(Goal of the exercise)
Reproduce the lines of the entries below, starting at the line that contains "Assigned To" and ending at the line that contains "Email builder", with both of those lines included. Leave the pictures out of your answer.

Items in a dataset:
|---|

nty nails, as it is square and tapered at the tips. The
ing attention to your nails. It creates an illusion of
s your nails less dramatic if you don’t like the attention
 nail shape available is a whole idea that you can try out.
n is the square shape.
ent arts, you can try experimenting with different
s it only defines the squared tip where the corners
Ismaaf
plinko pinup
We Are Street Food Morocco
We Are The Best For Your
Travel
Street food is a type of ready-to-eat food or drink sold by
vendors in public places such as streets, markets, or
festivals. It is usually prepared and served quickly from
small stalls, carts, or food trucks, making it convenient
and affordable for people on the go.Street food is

|---|

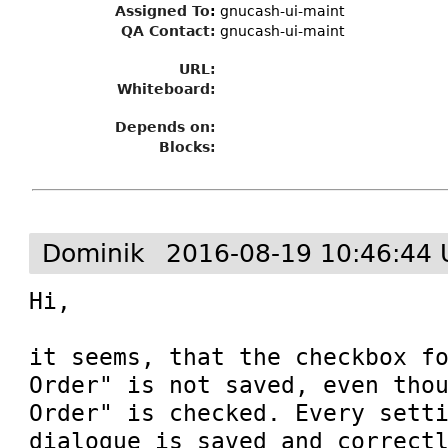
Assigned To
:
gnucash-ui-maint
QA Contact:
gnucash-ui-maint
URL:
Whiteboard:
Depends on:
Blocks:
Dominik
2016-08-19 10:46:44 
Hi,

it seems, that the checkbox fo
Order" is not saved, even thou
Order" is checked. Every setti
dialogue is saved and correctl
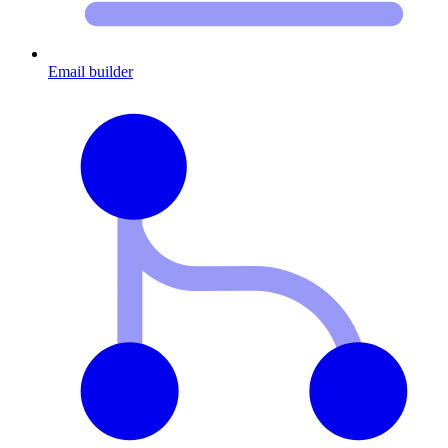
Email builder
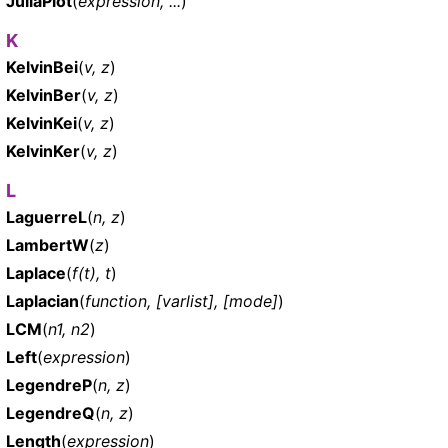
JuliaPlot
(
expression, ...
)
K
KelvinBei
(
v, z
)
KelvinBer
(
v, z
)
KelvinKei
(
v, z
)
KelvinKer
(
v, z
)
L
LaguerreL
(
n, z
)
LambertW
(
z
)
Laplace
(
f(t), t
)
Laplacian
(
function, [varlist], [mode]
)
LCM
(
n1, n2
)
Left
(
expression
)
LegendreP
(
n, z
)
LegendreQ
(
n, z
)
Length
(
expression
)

|---|

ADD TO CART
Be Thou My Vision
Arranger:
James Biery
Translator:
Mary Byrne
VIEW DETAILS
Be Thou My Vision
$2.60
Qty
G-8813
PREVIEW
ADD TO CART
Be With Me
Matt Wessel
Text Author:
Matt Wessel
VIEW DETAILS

|---|

(Final answer)
Assigned To
:
gnucash-ui-maint
QA Contact:
gnucash-ui-maint
URL:
Whiteboard:
Depends on:
Blocks:
Dominik
2016-08-19 10:46:44 
Hi,

it seems, that the checkbox fo
Order" is not saved, even thou
Order" is checked. Every setti
dialogue is saved and correctl
Email builder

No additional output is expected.